Instructions to follow:
Put the part of the records below that opens with the line containing "eficiente como siempre pero" and runs through the end of the records into a JSON list of strings, one string per line, leaving out blank lines.

[Recorded information Boundary: Start]

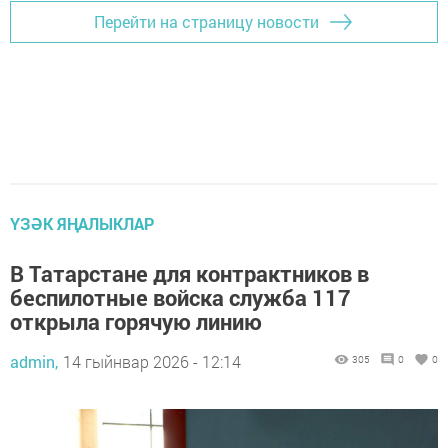
Перейти на страницу новости
ҮЗӘК ЯҢАЛЫКЛАР
В Татарстане для контрактников в
беспилотные войска служба 117
открыла горячую линию
admin,
14 гыйнвар 2026 - 12:14
305
0
0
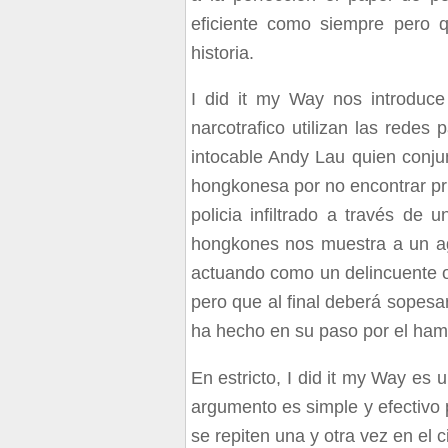
eficiente como siempre pero 
historia.
I did it my Way nos introduce
narcotrafico utilizan las redes 
intocable Andy Lau quien conju
hongkonesa por no encontrar pru
policia infiltrado a través d
hongkones nos muestra a un ag
actuando como un delincuente ol
pero que al final deberá sopesa
ha hecho en su paso por el ha
En estricto, I did it my Way es
argumento es simple y efectivo 
se repiten una y otra vez en el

[Recorded information Boundary: End]

Finished exercise:
[
  "eficiente como siempre pero ",
  "historia.",
  "I did it my Way nos introduce",
  "narcotrafico utilizan las redes ",
  "intocable Andy Lau quien conju",
  "hongkonesa por no encontrar pru",
  "policia infiltrado a través d",
  "hongkones nos muestra a un ag",
  "actuando como un delincuente ol",
  "pero que al final deberá sopesa",
  "ha hecho en su paso por el ha",
  "En estricto, I did it my Way es",
  "argumento es simple y efectivo ",
  "se repiten una y otra vez en el"
]